The power of the familiar


In magical practice, a lot of weight is put on things that feel strange or exotic. It feels like we have to have something that feels different to us, in order to have something that's effective. In my experiences with clients, I find that often folks are surprised by my asking about their cultural or religious background. They come to me for things that are not rooted in that, because they feel like they will get better results. That couldn't be farther in many cases from the truth.


What I've experienced, is that what you were raised in runs deep. Even if you're not a believer in what you once were, those symbols and patterns still settle deep into our minds, and in our souls. There's a power in the symbols and things that have been with us for a long time. It's a religious thing sure, but also in some other symbols as well. There are some things that just feel powerful or sacred.


The familiar, the exotic, and cultural appropriation

I've avoided the cultural appropriation topic for a long time. In many ways I will still be avoiding it. It's a hot button topic that everyone IS just going to decide exactly where they fall on this cultural appropriation vs. gatekeeping thing. What I will say is this. I tried many things when I first started to learn magic. I'm not prepared to put all the details out there, but my introduction to practical magic was driven by things where lives were literally on the line, so I explored many things. What I discovered was this. When you go too far from your base symbolic framework, things no longer mean things to you. That means they won't work. It's really that simple. I figure to understand the symbolism on a deep, actually meaningful level for anything means getting to know the people and the culture, in ways that are incompatible with snatching what you want from a culture because you think it's cool. It simply won't work.


How to believe in the familiar

So, here's the problem with the familiar. If it's things you've been raised with, and are actually comfortable with, it seems routine or mundane, and you can have a hard time feeling the power behind it. Yeah, I get that. What I find works for me is to take the underlying symbolism of the familiar, and let that be the guide or base for building layers of things that FEEL like magic. For example, Catholics might be familiar with candles, prayers, and the like that are intended for specific saints. To this, I would suggest adding things like dressing the candles in proper herbs, or choosing the right timing for your goals, things like that. What that does is give you something that you really trust to mean something, but adds something that speaks of power. It's a blend of things that feel like they're both familiar and powerful.


Magical frameworks

I'll be writing a whole post about this later, but to me, this is how you really have the familiar become something powerful. Figure out what you believe to be an underlying framework for magical practice. Kind of a sorting system if you will. Then you figure out and build your personal symbolic sets under these frameworks, including the parts that are familiar. This gives you this grounding for how or why things work going forward. Again, this might very well be my next post, so I just wanted to tease it out a bit.

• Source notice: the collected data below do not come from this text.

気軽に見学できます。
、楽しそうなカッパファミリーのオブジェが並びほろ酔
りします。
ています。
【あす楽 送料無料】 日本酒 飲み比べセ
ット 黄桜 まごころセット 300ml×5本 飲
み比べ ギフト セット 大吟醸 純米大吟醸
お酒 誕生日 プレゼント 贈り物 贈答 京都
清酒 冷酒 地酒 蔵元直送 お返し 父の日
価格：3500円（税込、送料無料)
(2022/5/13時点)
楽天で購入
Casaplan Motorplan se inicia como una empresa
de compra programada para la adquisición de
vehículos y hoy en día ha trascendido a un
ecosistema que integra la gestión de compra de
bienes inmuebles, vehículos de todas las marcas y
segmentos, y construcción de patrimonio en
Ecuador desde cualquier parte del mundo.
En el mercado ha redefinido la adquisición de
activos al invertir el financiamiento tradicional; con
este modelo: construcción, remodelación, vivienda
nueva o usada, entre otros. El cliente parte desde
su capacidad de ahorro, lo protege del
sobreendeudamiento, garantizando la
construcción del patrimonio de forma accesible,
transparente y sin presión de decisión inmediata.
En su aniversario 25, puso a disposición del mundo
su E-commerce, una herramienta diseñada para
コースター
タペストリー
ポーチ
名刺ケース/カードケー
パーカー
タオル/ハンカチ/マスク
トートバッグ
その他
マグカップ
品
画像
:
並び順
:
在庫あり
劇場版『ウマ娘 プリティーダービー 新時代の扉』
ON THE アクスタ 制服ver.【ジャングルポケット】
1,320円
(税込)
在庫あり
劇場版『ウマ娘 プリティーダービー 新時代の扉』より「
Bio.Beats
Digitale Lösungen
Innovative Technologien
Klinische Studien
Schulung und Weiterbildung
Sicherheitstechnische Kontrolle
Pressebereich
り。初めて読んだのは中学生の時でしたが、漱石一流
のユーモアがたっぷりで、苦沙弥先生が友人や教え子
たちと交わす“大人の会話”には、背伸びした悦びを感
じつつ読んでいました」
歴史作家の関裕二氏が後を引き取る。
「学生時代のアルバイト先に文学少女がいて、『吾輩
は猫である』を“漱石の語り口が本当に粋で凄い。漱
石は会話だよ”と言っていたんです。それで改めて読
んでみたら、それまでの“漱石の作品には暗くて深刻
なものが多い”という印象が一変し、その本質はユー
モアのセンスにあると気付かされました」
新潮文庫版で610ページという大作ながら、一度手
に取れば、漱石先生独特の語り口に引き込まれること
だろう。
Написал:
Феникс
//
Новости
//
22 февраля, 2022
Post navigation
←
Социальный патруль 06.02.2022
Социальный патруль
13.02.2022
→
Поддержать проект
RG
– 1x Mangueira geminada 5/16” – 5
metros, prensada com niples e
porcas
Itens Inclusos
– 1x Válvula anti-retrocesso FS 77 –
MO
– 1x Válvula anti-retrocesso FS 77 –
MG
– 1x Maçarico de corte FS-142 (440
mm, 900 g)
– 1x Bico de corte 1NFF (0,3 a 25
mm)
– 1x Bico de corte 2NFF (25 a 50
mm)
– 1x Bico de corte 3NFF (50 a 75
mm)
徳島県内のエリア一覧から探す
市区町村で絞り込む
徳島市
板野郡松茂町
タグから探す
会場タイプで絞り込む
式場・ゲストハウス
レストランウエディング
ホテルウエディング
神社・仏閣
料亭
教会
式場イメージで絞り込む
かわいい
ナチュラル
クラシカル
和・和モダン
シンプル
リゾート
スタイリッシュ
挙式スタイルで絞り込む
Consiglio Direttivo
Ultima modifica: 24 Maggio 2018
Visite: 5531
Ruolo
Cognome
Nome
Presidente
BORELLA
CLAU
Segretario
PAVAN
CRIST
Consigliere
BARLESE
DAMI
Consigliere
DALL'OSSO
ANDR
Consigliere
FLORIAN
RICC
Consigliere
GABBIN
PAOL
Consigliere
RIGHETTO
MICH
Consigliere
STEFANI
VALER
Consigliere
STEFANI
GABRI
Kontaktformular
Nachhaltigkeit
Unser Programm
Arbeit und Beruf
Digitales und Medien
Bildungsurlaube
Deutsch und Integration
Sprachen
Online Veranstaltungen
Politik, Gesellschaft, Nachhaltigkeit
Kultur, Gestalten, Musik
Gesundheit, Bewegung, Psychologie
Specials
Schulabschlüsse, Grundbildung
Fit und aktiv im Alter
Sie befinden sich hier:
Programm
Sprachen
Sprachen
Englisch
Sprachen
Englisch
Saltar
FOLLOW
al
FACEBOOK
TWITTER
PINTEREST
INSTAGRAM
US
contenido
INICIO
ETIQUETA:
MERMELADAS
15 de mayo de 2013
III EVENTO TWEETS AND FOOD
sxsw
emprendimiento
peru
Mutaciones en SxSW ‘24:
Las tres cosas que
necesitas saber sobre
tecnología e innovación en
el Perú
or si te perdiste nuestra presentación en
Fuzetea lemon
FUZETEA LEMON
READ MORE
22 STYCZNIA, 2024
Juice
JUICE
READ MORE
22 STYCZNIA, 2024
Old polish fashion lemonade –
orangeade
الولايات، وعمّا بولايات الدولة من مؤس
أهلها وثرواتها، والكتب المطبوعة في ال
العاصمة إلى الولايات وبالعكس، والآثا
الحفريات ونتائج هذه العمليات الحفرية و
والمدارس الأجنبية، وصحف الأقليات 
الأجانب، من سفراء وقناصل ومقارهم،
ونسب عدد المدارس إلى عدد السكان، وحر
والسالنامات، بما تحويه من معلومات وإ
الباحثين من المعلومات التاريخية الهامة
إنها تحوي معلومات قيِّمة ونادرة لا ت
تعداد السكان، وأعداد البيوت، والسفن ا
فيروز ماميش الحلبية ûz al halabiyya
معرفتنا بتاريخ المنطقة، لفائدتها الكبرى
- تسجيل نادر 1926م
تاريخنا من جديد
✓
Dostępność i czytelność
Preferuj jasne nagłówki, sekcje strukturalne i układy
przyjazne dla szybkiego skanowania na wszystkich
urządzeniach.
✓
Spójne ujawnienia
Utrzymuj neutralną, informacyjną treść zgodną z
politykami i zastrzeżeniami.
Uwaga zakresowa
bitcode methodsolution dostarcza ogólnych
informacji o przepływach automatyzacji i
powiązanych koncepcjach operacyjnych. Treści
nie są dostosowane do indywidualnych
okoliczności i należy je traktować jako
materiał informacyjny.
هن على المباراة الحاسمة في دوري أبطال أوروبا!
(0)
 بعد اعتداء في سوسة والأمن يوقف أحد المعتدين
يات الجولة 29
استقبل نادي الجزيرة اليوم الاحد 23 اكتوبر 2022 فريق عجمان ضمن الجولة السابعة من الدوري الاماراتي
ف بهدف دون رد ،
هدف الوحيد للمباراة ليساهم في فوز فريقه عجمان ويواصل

The familiar becomes routine.

When you pull the familiar into your magical practice, it becomes way easier to find ways to live the magic every day. Because you've spent time making sure your magical practice isn't so foreign to you, it becomes something you can do every day. That allows you to find not only daily ways to live in the magic, but roots the familiar in magic. There's powerful family building in our traditions, that hold a quiet magic, binding the family gently together, even if nobody calls it magic. Magic doesn't need to be exotic. Sometimes the things that are the closest to us, can bring our magic closer than anything exotic.